* _Try it_: Give the data again in full. Keep every line the same.

[Saved entries]
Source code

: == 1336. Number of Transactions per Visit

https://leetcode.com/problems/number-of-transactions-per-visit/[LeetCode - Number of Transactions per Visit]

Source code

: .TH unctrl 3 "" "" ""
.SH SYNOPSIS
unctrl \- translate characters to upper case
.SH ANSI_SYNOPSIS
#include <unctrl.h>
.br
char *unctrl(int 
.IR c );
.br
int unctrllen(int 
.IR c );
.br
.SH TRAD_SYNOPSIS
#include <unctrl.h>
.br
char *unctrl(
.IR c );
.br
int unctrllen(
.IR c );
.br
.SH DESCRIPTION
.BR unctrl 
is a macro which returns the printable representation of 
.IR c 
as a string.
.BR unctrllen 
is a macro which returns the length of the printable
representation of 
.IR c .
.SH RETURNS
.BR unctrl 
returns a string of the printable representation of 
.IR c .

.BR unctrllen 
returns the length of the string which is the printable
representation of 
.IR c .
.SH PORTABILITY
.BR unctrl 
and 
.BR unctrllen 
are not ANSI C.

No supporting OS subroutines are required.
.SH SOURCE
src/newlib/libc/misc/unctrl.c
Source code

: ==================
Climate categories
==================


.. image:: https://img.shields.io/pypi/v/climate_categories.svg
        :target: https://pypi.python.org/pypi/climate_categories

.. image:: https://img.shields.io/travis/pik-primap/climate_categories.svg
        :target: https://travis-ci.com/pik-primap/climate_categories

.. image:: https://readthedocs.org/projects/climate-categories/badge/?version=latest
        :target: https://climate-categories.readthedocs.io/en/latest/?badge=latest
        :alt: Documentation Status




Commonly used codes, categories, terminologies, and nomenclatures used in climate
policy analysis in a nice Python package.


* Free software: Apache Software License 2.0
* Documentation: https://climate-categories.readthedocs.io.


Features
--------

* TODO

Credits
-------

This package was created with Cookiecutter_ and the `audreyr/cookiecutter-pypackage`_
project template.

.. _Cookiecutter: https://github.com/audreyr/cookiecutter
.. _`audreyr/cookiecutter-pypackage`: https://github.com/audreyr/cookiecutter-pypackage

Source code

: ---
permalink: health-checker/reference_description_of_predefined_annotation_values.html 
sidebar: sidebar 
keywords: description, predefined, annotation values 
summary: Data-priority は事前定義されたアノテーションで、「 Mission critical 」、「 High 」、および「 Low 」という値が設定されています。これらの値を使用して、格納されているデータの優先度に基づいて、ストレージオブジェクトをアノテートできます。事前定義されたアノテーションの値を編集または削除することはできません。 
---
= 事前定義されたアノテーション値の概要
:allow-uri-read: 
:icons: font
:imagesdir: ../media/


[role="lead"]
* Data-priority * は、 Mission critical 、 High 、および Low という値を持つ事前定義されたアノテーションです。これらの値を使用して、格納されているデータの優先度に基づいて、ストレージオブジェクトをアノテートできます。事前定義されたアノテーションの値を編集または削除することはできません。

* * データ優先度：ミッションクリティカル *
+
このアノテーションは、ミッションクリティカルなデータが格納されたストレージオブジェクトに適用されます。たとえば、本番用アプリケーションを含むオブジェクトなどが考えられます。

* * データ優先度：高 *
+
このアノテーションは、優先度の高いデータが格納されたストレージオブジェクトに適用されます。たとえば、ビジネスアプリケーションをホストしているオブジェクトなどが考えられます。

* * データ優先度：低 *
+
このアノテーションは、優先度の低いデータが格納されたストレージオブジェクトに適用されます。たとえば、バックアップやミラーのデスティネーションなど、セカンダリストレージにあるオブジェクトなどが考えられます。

* _Result for this task_:
Source code

: == 1336. Number of Transactions per Visit

https://leetcode.com/problems/number-of-transactions-per-visit/[LeetCode - Number of Transactions per Visit]

Source code

: .TH unctrl 3 "" "" ""
.SH SYNOPSIS
unctrl \- translate characters to upper case
.SH ANSI_SYNOPSIS
#include <unctrl.h>
.br
char *unctrl(int 
.IR c );
.br
int unctrllen(int 
.IR c );
.br
.SH TRAD_SYNOPSIS
#include <unctrl.h>
.br
char *unctrl(
.IR c );
.br
int unctrllen(
.IR c );
.br
.SH DESCRIPTION
.BR unctrl 
is a macro which returns the printable representation of 
.IR c 
as a string.
.BR unctrllen 
is a macro which returns the length of the printable
representation of 
.IR c .
.SH RETURNS
.BR unctrl 
returns a string of the printable representation of 
.IR c .

.BR unctrllen 
returns the length of the string which is the printable
representation of 
.IR c .
.SH PORTABILITY
.BR unctrl 
and 
.BR unctrllen 
are not ANSI C.

No supporting OS subroutines are required.
.SH SOURCE
src/newlib/libc/misc/unctrl.c
Source code

: ==================
Climate categories
==================


.. image:: https://img.shields.io/pypi/v/climate_categories.svg
        :target: https://pypi.python.org/pypi/climate_categories

.. image:: https://img.shields.io/travis/pik-primap/climate_categories.svg
        :target: https://travis-ci.com/pik-primap/climate_categories

.. image:: https://readthedocs.org/projects/climate-categories/badge/?version=latest
        :target: https://climate-categories.readthedocs.io/en/latest/?badge=latest
        :alt: Documentation Status




Commonly used codes, categories, terminologies, and nomenclatures used in climate
policy analysis in a nice Python package.


* Free software: Apache Software License 2.0
* Documentation: https://climate-categories.readthedocs.io.


Features
--------

* TODO

Credits
-------

This package was created with Cookiecutter_ and the `audreyr/cookiecutter-pypackage`_
project template.

.. _Cookiecutter: https://github.com/audreyr/cookiecutter
.. _`audreyr/cookiecutter-pypackage`: https://github.com/audreyr/cookiecutter-pypackage

Source code

: ---
permalink: health-checker/reference_description_of_predefined_annotation_values.html 
sidebar: sidebar 
keywords: description, predefined, annotation values 
summary: Data-priority は事前定義されたアノテーションで、「 Mission critical 」、「 High 」、および「 Low 」という値が設定されています。これらの値を使用して、格納されているデータの優先度に基づいて、ストレージオブジェクトをアノテートできます。事前定義されたアノテーションの値を編集または削除することはできません。 
---
= 事前定義されたアノテーション値の概要
:allow-uri-read: 
:icons: font
:imagesdir: ../media/


[role="lead"]
* Data-priority * は、 Mission critical 、 High 、および Low という値を持つ事前定義されたアノテーションです。これらの値を使用して、格納されているデータの優先度に基づいて、ストレージオブジェクトをアノテートできます。事前定義されたアノテーションの値を編集または削除することはできません。

* * データ優先度：ミッションクリティカル *
+
このアノテーションは、ミッションクリティカルなデータが格納されたストレージオブジェクトに適用されます。たとえば、本番用アプリケーションを含むオブジェクトなどが考えられます。

* * データ優先度：高 *
+
このアノテーションは、優先度の高いデータが格納されたストレージオブジェクトに適用されます。たとえば、ビジネスアプリケーションをホストしているオブジェクトなどが考えられます。

* * データ優先度：低 *
+
このアノテーションは、優先度の低いデータが格納されたストレージオブジェクトに適用されます。たとえば、バックアップやミラーのデスティネーションなど、セカンダリストレージにあるオブジェクトなどが考えられます。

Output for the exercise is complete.